Preferred first-line ART regimens have evolved over time. When the Lusaka program was first implemented in 2004, the primary combinations were ZDV or stavudine (d4T) combined with lamivudine (3TC) and either NVP or EFV.15 In July 2007, the Ministry of Health introduced TDF—in combination with either 3TC or emtricitabine (FTC)—as a preferred nucleoside reverse transcriptase inhibitor backbone for first-line therapy.23 NVP is prescribed at 200 mg once daily for the first 2 weeks before escalation to twice-daily dosing. 3TC is generally prescribed as a twice-daily dose (150 mg), except when dispensed in coformulations with TDF in a once-a-day pill (300 mg), available starting in October 2009. Dosing schedules for ZDV (300 mg twice daily), d4T (30 mg twice daily), TDF (300 mg once daily), and EFV (600 mg once daily) were standardized across all regimen combinations.
At time of ART initiation, a patient's prescription is based on drug availability at the facility and any identified medical contraindications. For example, patients with anemia are not prescribed ZDV-containing regimens, and those with severe renal insufficiency (ie, creatinine clearance < 50 mL/min) do not start TDF-containing ART. Patients on tuberculosis cotreatment start regimens with EFV rather than NVP. The ART regimen prescribed at initiation is continued at subsequent visits unless there are signs of toxicity or evidence of treatment failure. Antiretroviral drugs are provided free-of-charge in the government program and dispensed at pharmacy visits every 1–3 months.
For the present analysis, we included treatment-naive adults (>16 years) initiating 1 of 4 ART regimens as follows: (1) ZDV + 3TC + NVP; (2) ZDV + 3TC + EFV; (3) TDF + XTC + NVP; and (4) TDF + XTC + EFV. (We considered 3TC and FTC to be equivalent and interchangeable, abbreviating them as “XTC” according to conventions set forth by the WHO.24) To minimize “confounding by indication,”25 we excluded patients who at baseline had a hemoglobin of less than 10 g/dL or a creatinine clearance of less than 50 mL/min.
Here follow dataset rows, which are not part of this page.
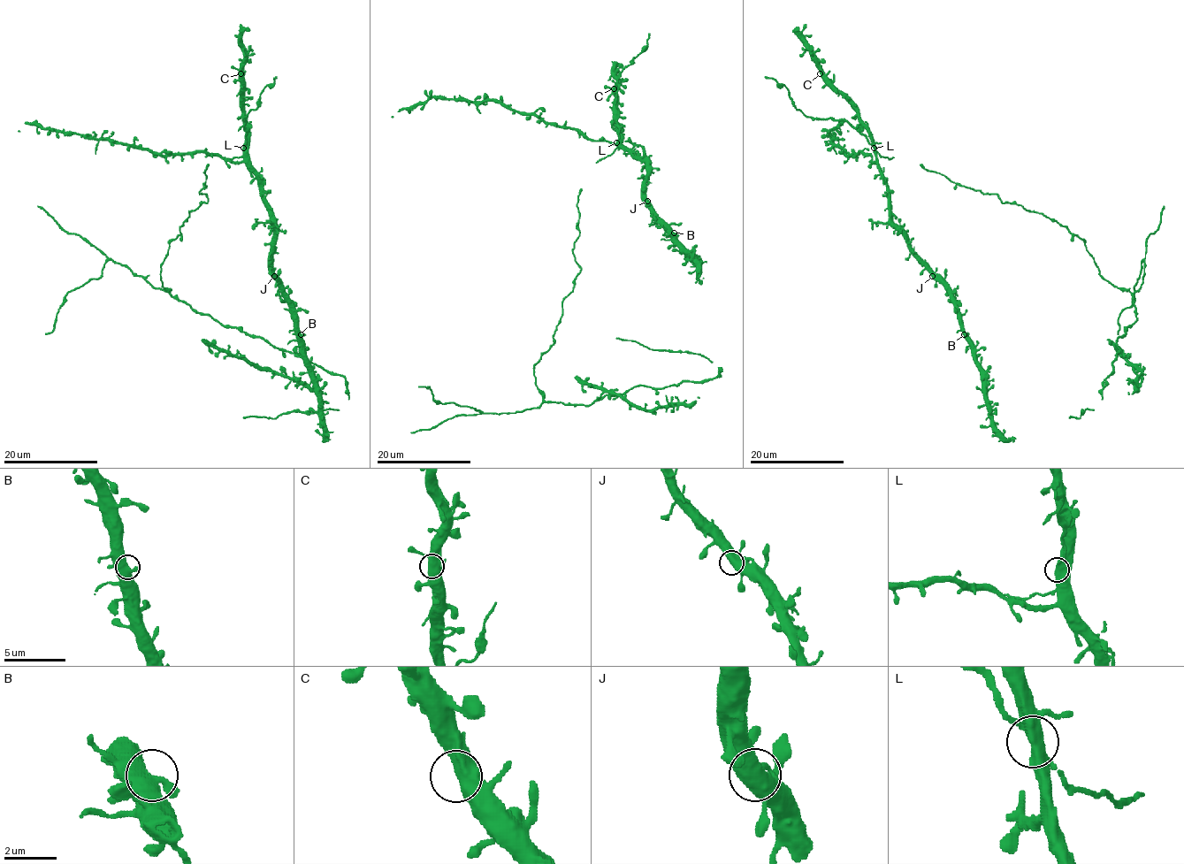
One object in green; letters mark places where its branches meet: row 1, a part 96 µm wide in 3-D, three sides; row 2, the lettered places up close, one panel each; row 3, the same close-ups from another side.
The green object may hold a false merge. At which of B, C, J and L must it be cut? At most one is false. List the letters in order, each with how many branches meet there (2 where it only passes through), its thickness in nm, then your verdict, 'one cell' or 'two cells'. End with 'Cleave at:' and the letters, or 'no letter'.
B: 3 | 440 nm | one cell
C: 3 | 480 nm | one cell
J: 3 | 460 nm | one cell
L: 3 | 460 nm | one cell
Cleave at: no letter

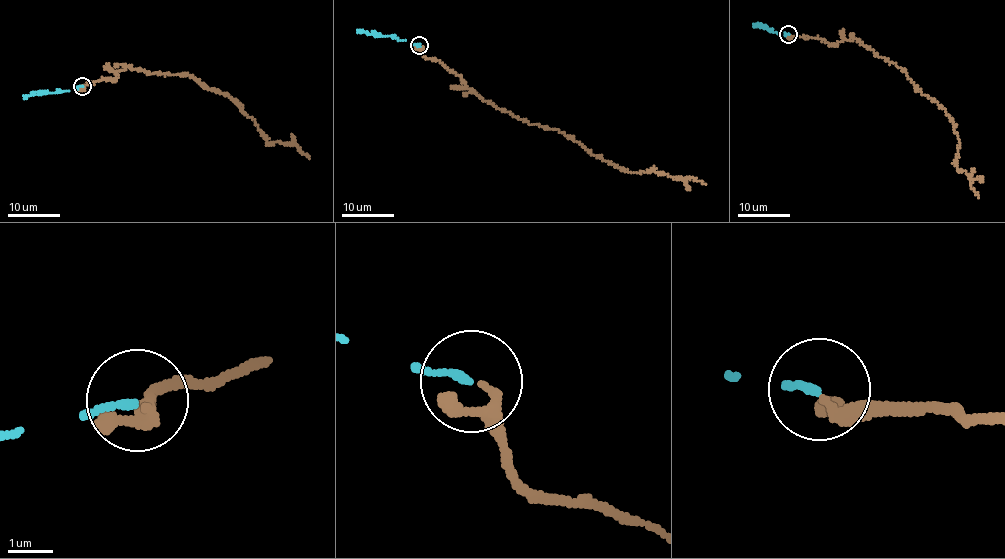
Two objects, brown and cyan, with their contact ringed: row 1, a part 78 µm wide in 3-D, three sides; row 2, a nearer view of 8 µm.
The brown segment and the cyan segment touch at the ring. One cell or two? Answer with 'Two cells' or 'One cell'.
One cell

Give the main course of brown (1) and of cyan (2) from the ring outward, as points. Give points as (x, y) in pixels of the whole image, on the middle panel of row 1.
1: (420, 46), (427, 58), (442, 62), (501, 110), (572, 138), (620, 168), (706, 184)
2: (419, 46), (392, 36), (358, 31)

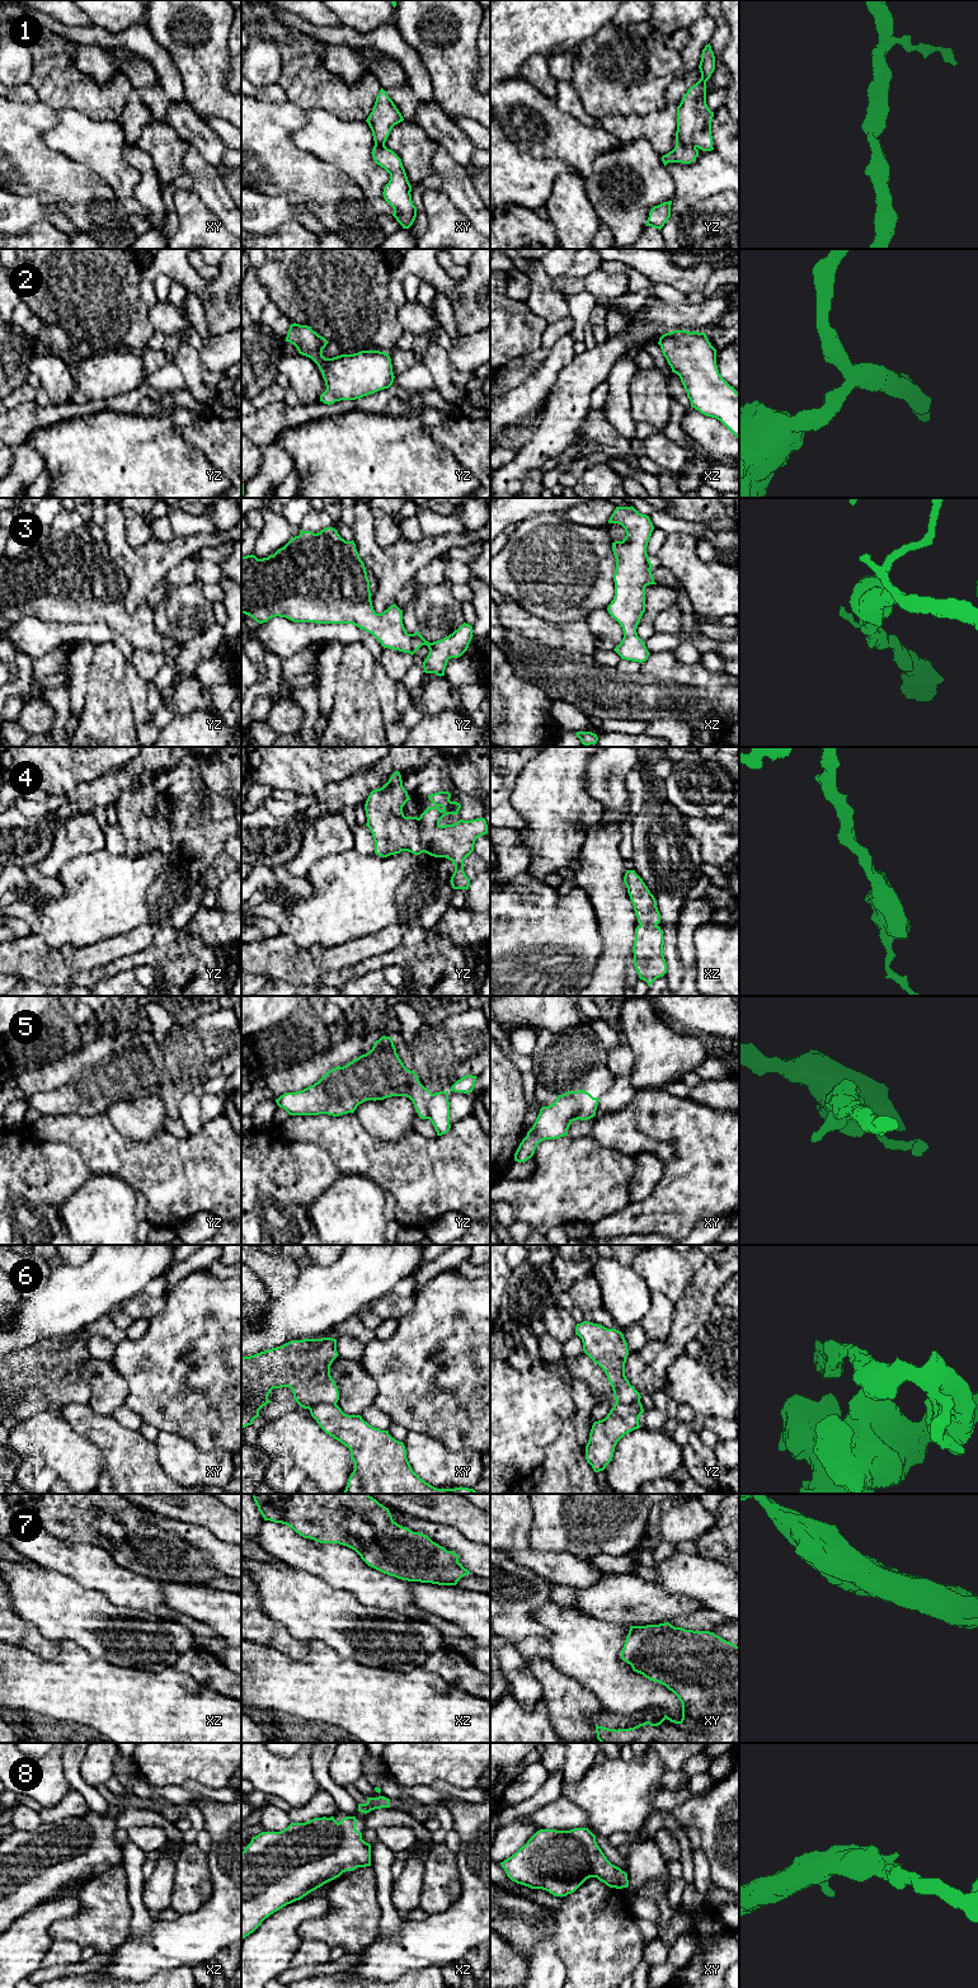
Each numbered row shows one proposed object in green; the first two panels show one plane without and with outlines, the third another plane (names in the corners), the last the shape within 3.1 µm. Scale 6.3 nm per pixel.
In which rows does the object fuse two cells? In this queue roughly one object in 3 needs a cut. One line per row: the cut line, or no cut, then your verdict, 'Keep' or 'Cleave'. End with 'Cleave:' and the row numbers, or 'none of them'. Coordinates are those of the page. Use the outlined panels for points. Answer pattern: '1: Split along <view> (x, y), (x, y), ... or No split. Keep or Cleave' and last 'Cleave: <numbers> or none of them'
1: No split. Keep
2: No split. Keep
3: No split. Keep
4: No split. Keep
5: Split along xy (558, 1096), (564, 1094), (576, 1100), (578, 1118). Cleave
6: Split along xy (335, 1403), (314, 1404), (306, 1408). Cleave
7: No split. Keep
8: No split. Keep
Cleave: 5, 6

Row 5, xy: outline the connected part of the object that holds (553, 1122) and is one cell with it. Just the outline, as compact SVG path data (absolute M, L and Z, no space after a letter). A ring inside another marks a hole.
M561 1095L551 1105L542 1106L527 1136L519 1143L514 1161L525 1162L535 1153L537 1145L545 1139L568 1136L568 1129L578 1120L578 1103L574 1098Z

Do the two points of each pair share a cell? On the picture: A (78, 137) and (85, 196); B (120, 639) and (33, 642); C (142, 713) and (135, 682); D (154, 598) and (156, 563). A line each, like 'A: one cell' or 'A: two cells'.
A: two cells
B: one cell
C: one cell
D: two cells

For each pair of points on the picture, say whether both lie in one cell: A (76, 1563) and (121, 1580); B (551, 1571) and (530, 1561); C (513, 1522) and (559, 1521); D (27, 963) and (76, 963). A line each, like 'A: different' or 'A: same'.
A: same
B: same
C: different
D: same

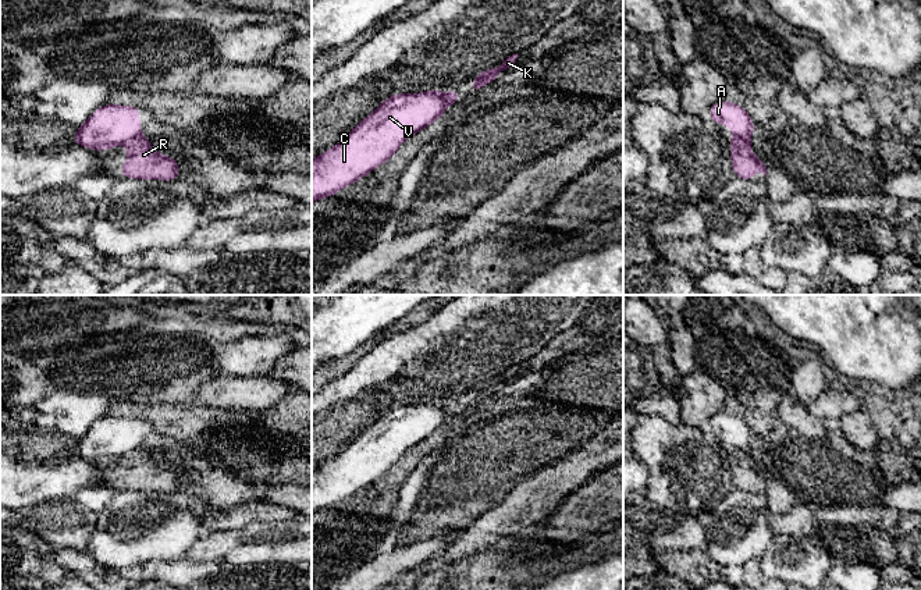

Individuals with known tuberculosis at time of ART initiation were also excluded.
We considered 2 outcomes: mortality and “program failure.” Consistent with our previous work,23 we further categorized mortality as overall death (ie, through entire follow-up period), death within the first 90 days, and death at or after 90 days. Using the same time conventions, we created a composite program failure outcome that comprises mortality, program withdrawal (eg, transfer outside of Lusaka, treatment cessation), and follow-up loss (ie, patients who are more than 60 days late for their most recent clinical or pharmacy visit26). Similar to previous studies,23,27 our primary analytical approach categorized patients according to their initial drug dispensation. We fit Kaplan–Meier curves to determine the time to event in unadjusted analyses; we then performed multivariable Cox proportional hazards regression to account for the contribution of potential confounders. Across all analyses, ZDV + 3TC + NVP was used as the reference group.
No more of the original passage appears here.